1. Aile bireyleri bilgili, eğitimli ve kültürlüdür. Bununla birlikte kendi inanç ve kültürleriyle de barışıktırlar (Aydınlık Kapı, Korkunun Bedeli, Bir Annenin Feryadı, Haram Lokma, Tartışma)

2. Kitap okumayı en büyük erdemler arasında görürler (Korkunun Bedeli, Al Gözüm Seyreyle Salih).

3. Dürüst ve namuslu kimselerdir. Kul hakkına ve devlet hakkına girmemeyi kendilerine bir ödev olarak görürler (Aydınlık Kapı, Haram Lokma, Tartışma).

4. Topluma karşı duyarlıdırlar. Kendileriyle birlikte toplumu da eğitme ve geliştirme gayreti içerisindedirler (Korkunun Bedeli).

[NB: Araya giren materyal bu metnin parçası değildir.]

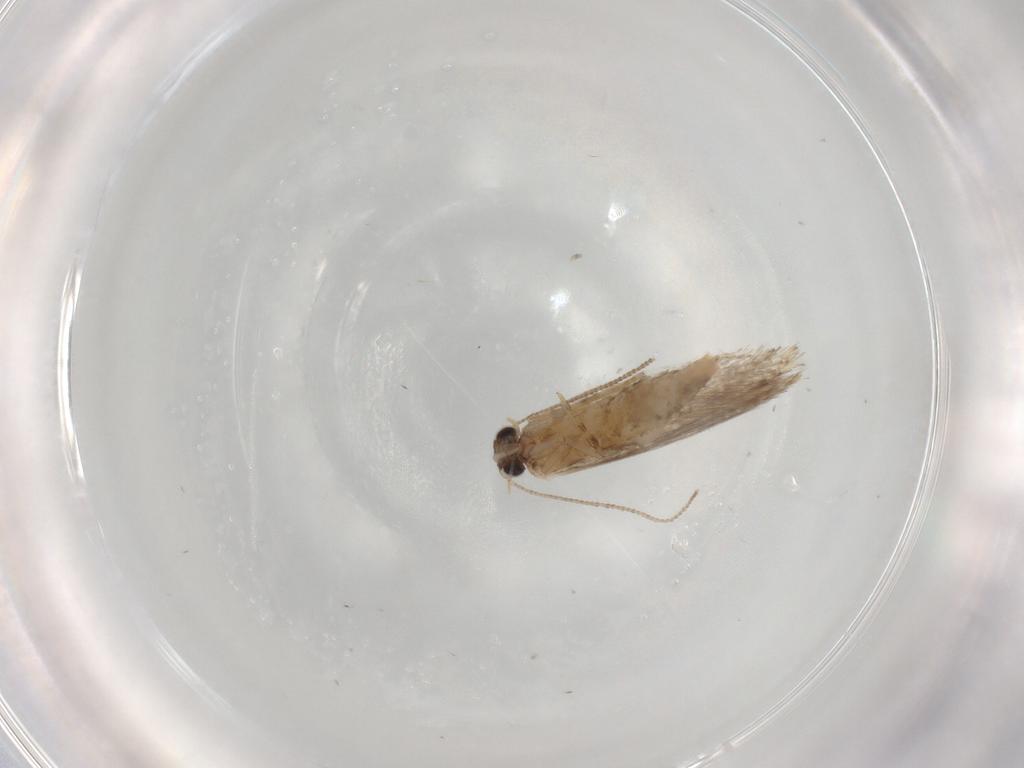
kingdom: Animalia
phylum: Arthropoda
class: Insecta
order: Lepidoptera
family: Tineidae
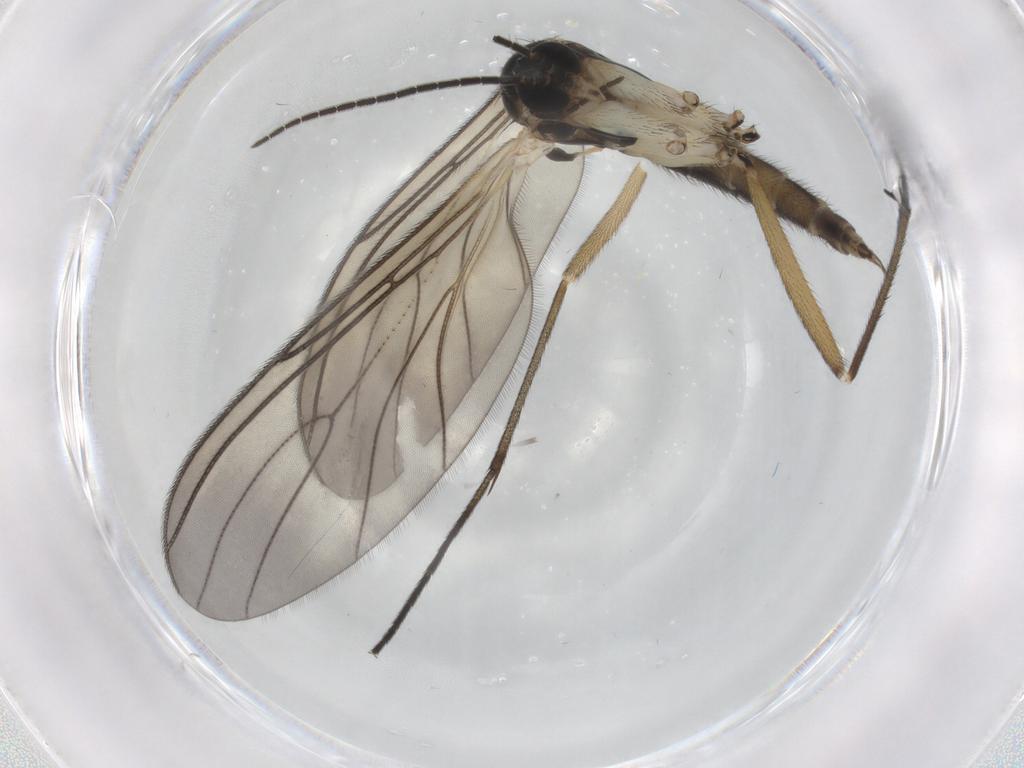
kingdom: Animalia
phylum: Arthropoda
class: Insecta
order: Diptera
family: Sciaridae
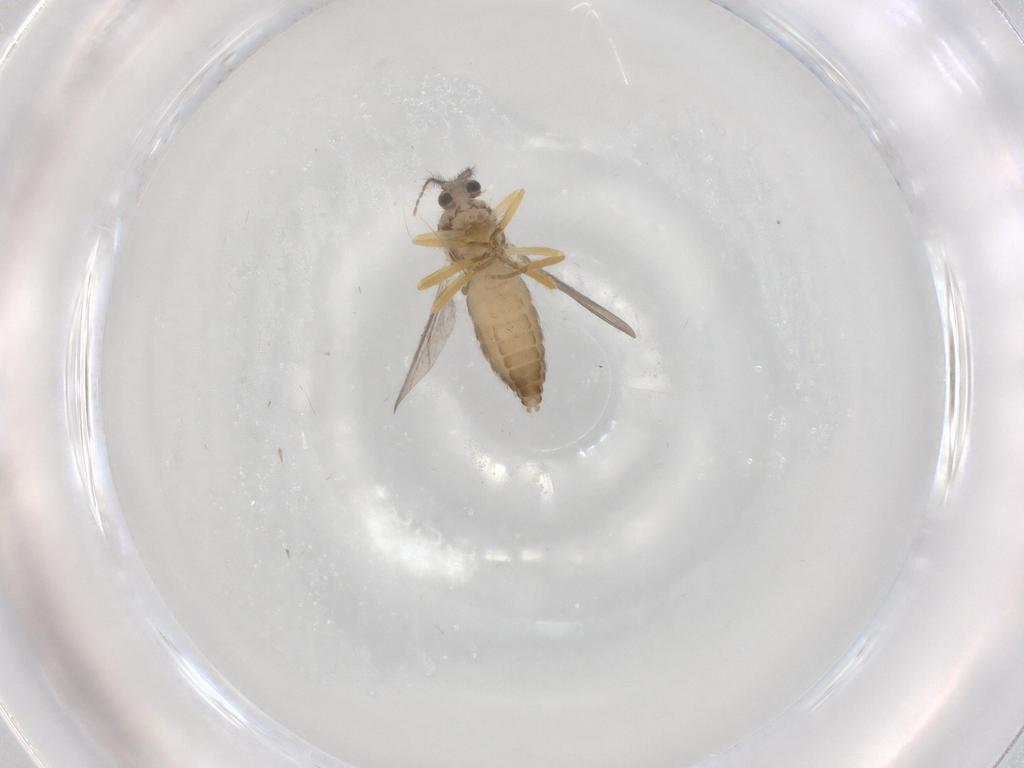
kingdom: Animalia
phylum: Arthropoda
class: Insecta
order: Diptera
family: Ceratopogonidae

5. Mevki ve makamları ne kadar yüksek olursa olsun halktan kopmazlar (Korkunun Bedeli, Tartışma, Haram Lokma, Bir Annenin Feryadı).

6. Kendilerini piyano, keman gibi sanatsal dallarda geliştirmeyi bir vazife olarak görürler (Aydınlık Kapı, Bir Annenin Feryadı, Al Gözüm Seyreyle Salih).

7. Aile içinde karşılıklı saygı ve sevgi esastır. Herkes, demokratik bir zeminde fikirlerini özgürce tartışabilir. Ailede otoriter bir baskı yoktur (Tartışma).